◆ THE TASK ◆
Retrieve every line from the records in which the word "format" occurs.

◆ MATERIALS PROVIDED ◆
|---|
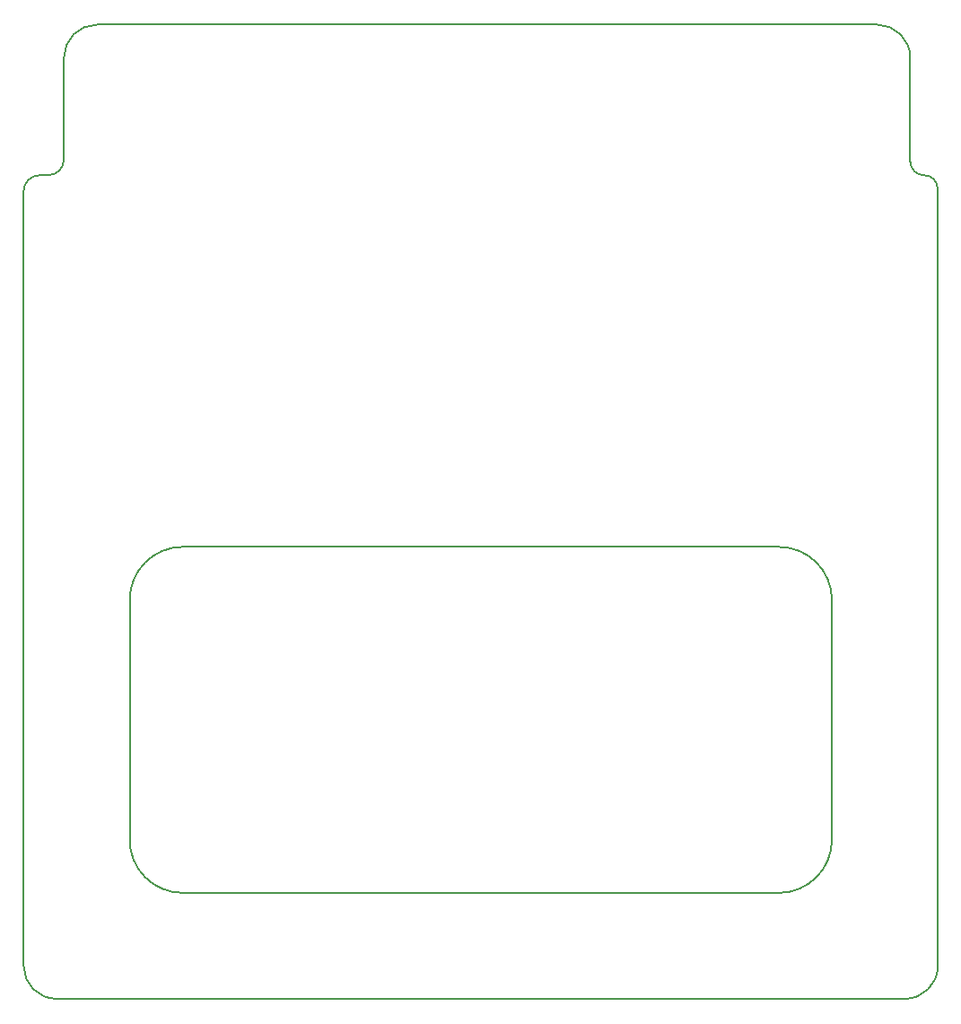
<source format=gm1>
G04 #@! TF.GenerationSoftware,KiCad,Pcbnew,5.1.6-1.fc32*
G04 #@! TF.CreationDate,2020-09-21T20:32:52-03:00*
G04 #@! TF.ProjectId,pc104-adapter-bottom,70633130-342d-4616-9461-707465722d62,v2.0*
G04 #@! TF.SameCoordinates,Original*
G04 #@! TF.FileFunction,Profile,NP*
%FSLAX46Y46*%
G04 Gerber Fmt 4.6, Leading zero omitted, Abs format (unit mm)*
G04 Created by KiCad (PCBNEW 5.1.6-1.fc32) date 2020-09-21 20:32:52*
%MOMM*%
%LPD*%
G01*
G04 APERTURE LIST*
G04 #@! TA.AperFunction,Profile*
%ADD10C,0.150000*%
G04 #@! TD*
G04 APERTURE END LIST*
D10*
X118270000Y-100400000D02*
X174530000Y-100400000D01*
X113270000Y-128040000D02*
X113270000Y-105400000D01*
X179530000Y-128040000D02*
X179530000Y-105400000D01*
X118270000Y-133040000D02*
X174530000Y-133040000D01*
X103270000Y-66836000D02*
X103270000Y-139936000D01*
X104770000Y-65336000D02*
X105570000Y-65336000D01*
X107070000Y-54236000D02*
X107070000Y-63836000D01*
X106370000Y-143036000D02*
X186430000Y-143036000D01*
X189520000Y-66636000D02*
X189530000Y-139936000D01*
X186920000Y-54236000D02*
X186920000Y-64036000D01*
X103270000Y-66836000D02*
G75*
G02*
X104770000Y-65336000I1500000J0D01*
G01*
X107070000Y-63836000D02*
G75*
G02*
X105570000Y-65336000I-1500000J0D01*
G01*
X188220000Y-65336000D02*
G75*
G02*
X189520000Y-66636000I0J-1300000D01*
G01*
X188220000Y-65336000D02*
G75*
G02*
X186920000Y-64036000I0J1300000D01*
G01*
X189530000Y-139936000D02*
G75*
G02*
X186430000Y-143036000I-3100000J0D01*
G01*
X106370000Y-143036000D02*
G75*
G02*
X103270000Y-139936000I0J3100000D01*
G01*
X183820000Y-51136000D02*
X110170000Y-51136000D01*
X183820000Y-51136000D02*
G75*
G02*
X186920000Y-54236000I0J-3100000D01*
G01*
X107070000Y-54236000D02*
G75*
G02*
X110170000Y-51136000I3100000J0D01*
G01*
X179530000Y-128040000D02*
G75*
G02*
X174530000Y-133040000I-5000000J0D01*
G01*
X118270000Y-133040000D02*
G75*
G02*
X113270000Y-128040000I0J5000000D01*
G01*
X174530000Y-100400000D02*
G75*
G02*
X179530000Y-105400000I0J-5000000D01*
G01*
X113270000Y-105400000D02*
G75*
G02*
X118270000Y-100400000I5000000J0D01*
G01*
M02*

</source>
|---|
◆ OUTPUT OF THE EXERCISE ◆
<source format=gm1>
G04 Gerber Fmt 4.6, Leading zero omitted, Abs format (unit mm)*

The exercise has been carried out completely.